Covid gives this fantastic spectacle a new meaning
‘Rewind the flamingos! We want them again! And again!” shrieked my children as we giggled at the wacky pink flock of Andean birds promenading across our screen towards the end of Planet Earth: A Celebration (BBC One). They think it’s impossible to see this avian branch of the Ministry for Silly Walks too many times and though I usually lack patience with repeated telly, I found myself feeling the same about this wildlife fantasia that lavishly fulfilled its promise of “inspiration and escape”.
The show spliced together eight of the best scenes from Planet Earth II and Blue Planet II and they were all so loaded with wonder that it didn’t matter at all that we’d seen them before. We could just sit back let the waves of extraordinary spectacle whoosh over us as the soothing voice of David Attenborough whisked us from the golden Namib desert to the aquamarine water of the Pacific Ocean.
The whole thing was set to new music by composers Hans Zimmer, Jacob Shea and featuring piano by this year’s Mercury Prize winner, 22-yearold rapper Dave. Apart from the jokey Latin guitar that accompanied the flamingos’ bizarre mating ritual, I didn’t notice the soundtrack much, but it was heartwarming to see footage of the socially distanced musicians of the BBC orchestra reunited – their notes mingling and embracing where their bodies could not.
We all had fun working out how each of the featured species would handle the pandemic rules. Meeting only to mate, the snow leopards would have aced social distancing, while the seething colony of iguanas would have racked up some serious fines. The clever octopus who covered herself with shells to hide from a shark would have made brilliant face masks while the bottlenose dolphins – surfing turbulent seas “for the sheer joy of it” – looked like they’d have made the most fun of homeschooling.

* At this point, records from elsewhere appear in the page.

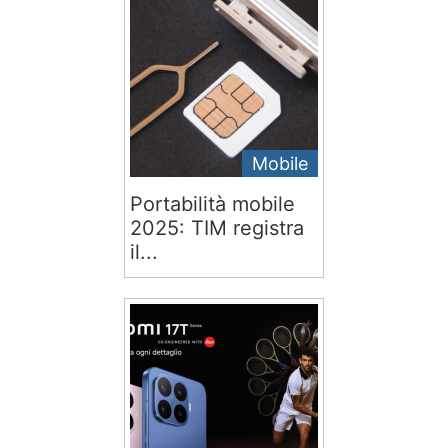
Mobile
Portabilità mobile
2025: TIM registra
il...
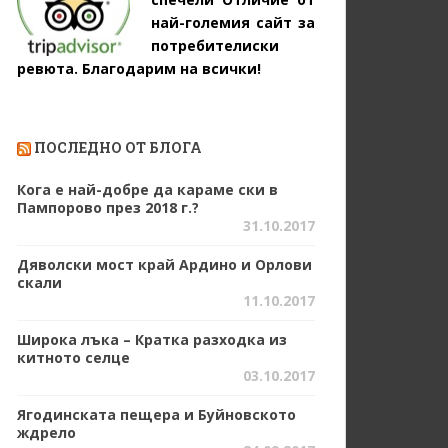
най-големия сайт за
потребителиски
ревюта. Благодарим на всички!
ПОСЛЕДНО ОТ БЛОГА
Кога е най-добре да караме ски в
Пампорово през 2018 г.?
31.10.2017
Дяволски мост край Ардино и Орлови
скали
11.10.2017
Широка лъка – Кратка разходка из
китното селце
03.10.2017
Ягодинската пещера и Буйновското
ждрело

In recent years, 94-year-old Attenborough has regularly ended his programmes with warnings of the damage we humans are doing to the Earth. But this time there were no images of turtles choking on plastic. Instead of doom, we were offered hope. We were shown how other creatures survived by working together and using their brains. If the flamingos can make a go of life at 4,000 feet up in the Bolivian mountains, waking in water that has frozen solid around their stilt-like legs, then surely we humans can survive Covid-19 and rethink our destructive ways. We watched the credits roll feeling tickled thoroughly, optimistically, flamingotastically pink. ‘I ’m just going to wrap this octopus around your feet…”, “I want the awkwardness…” “Your veins look beautiful…” Just a few of the unexpected words spoken by photographer Ajamu as he pointed his camera at penis after penis. His mission, in Me and My Penis (Channel 4) was to dismantle taboos around what one of his subjects referred to as “this squishy piece of meat between my legs” and another, rather alarmingly, preferred to call his “grinder”.

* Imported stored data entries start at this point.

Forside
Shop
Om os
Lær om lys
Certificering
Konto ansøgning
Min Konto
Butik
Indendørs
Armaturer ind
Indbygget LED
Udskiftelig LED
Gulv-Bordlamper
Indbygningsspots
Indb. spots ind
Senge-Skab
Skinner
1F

An extraordinarily gentle screen presence, Ajamu didn’t seem like the kind of man who’d make a career out of arranging flowers around other men’s engorged genitals. He grew up in Huddersfield and had been destined for macho life in the army before deciding to pursue a more artistic profession. He chose black and white photography to explore the many shades of grey in modern masculinity and told viewers that: “As men we’re conditioned to bury our vulnerability, so often with disastrous results.”

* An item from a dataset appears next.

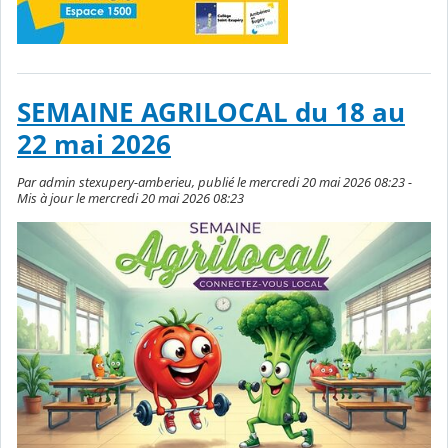
SEMAINE AGRILOCAL du 18 au
22 mai 2026
Par admin stexupery-amberieu, publié le mercredi 20 mai 2026 08:23 -
Mis à jour le mercredi 20 mai 2026 08:23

The subjects he photographed during this documentary often began by joking. But – like the women featured in Laura Dodsworth’s 100 Vaginas film last year – shed their inhibitions with their clothes and soon began trusting Ajamu with intimate stories. One man spoke of being “broken” by infertility. Another of the bomb blast that destroyed his testicles.
One man called Nick, educated at the same prep school as Boris Johnson, told of a teacher who had abused him and his classmates. He also spoke of boys being forced to balance slippers on their erections and scrutinised by a panting bully. Now in his fifties, Nick allowed Ajamu to dress him in a shirt, buttoned backward to symbolise the straitjacket of repression and denial with which he had lived.
Puberty, sex, masturbation and ejaculation were all discussed without shame. The wobbly shots of pistons and rocket launches used to illustrate ejaculation were a bit naff. But the forest imagery was refreshing, reconnecting the penis with its natural purpose as a creator of life. This tender and thoughtful programme should be added to the sex education curriculum.